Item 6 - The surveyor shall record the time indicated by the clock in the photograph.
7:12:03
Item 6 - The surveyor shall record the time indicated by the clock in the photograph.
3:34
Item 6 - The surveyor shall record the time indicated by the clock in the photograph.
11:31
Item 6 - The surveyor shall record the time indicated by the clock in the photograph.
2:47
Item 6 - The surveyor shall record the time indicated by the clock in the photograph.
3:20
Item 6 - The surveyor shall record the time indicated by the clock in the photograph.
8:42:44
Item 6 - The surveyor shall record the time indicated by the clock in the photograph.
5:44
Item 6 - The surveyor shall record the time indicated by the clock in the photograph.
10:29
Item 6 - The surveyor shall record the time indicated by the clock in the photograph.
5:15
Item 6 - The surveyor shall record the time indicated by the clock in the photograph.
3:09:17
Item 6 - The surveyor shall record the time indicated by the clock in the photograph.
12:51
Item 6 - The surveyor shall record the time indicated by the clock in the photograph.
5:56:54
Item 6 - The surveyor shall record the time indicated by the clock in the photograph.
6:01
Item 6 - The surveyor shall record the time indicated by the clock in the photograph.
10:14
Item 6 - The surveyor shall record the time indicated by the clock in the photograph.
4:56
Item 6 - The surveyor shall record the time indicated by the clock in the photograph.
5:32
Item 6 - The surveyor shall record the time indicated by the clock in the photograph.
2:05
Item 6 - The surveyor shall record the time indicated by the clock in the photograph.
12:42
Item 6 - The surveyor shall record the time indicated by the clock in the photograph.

What needs to be done: Reproduce each of the lines above verbatim, keeping their original order.

In response:
Item 6 - The surveyor shall record the time indicated by the clock in the photograph.
7:12:03
Item 6 - The surveyor shall record the time indicated by the clock in the photograph.
3:34
Item 6 - The surveyor shall record the time indicated by the clock in the photograph.
11:31
Item 6 - The surveyor shall record the time indicated by the clock in the photograph.
2:47
Item 6 - The surveyor shall record the time indicated by the clock in the photograph.
3:20
Item 6 - The surveyor shall record the time indicated by the clock in the photograph.
8:42:44
Item 6 - The surveyor shall record the time indicated by the clock in the photograph.
5:44
Item 6 - The surveyor shall record the time indicated by the clock in the photograph.
10:29
Item 6 - The surveyor shall record the time indicated by the clock in the photograph.
5:15
Item 6 - The surveyor shall record the time indicated by the clock in the photograph.
3:09:17
Item 6 - The surveyor shall record the time indicated by the clock in the photograph.
12:51
Item 6 - The surveyor shall record the time indicated by the clock in the photograph.
5:56:54
Item 6 - The surveyor shall record the time indicated by the clock in the photograph.
6:01
Item 6 - The surveyor shall record the time indicated by the clock in the photograph.
10:14
Item 6 - The surveyor shall record the time indicated by the clock in the photograph.
4:56
Item 6 - The surveyor shall record the time indicated by the clock in the photograph.
5:32
Item 6 - The surveyor shall record the time indicated by the clock in the photograph.
2:05
Item 6 - The surveyor shall record the time indicated by the clock in the photograph.
12:42
Item 6 - The surveyor shall record the time indicated by the clock in the photograph.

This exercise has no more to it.